Task requirements: Once you find the line that contains "hfov_deg: 60.2" in the entries below, give it again along with every following line, unchanged, through the final one.
━━━━━ Record extracts ━━━━━
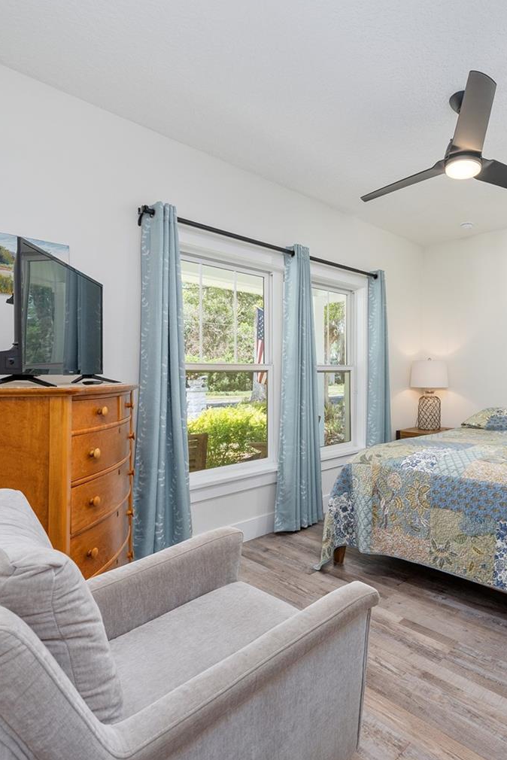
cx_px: 394
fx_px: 401
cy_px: 383
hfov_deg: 60.2
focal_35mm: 19
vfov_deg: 86.9
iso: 320
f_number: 7.1
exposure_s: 1/20
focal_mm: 12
━━━━━
Task result:
hfov_deg: 60.2
focal_35mm: 19
vfov_deg: 86.9
iso: 320
f_number: 7.1
exposure_s: 1/20
focal_mm: 12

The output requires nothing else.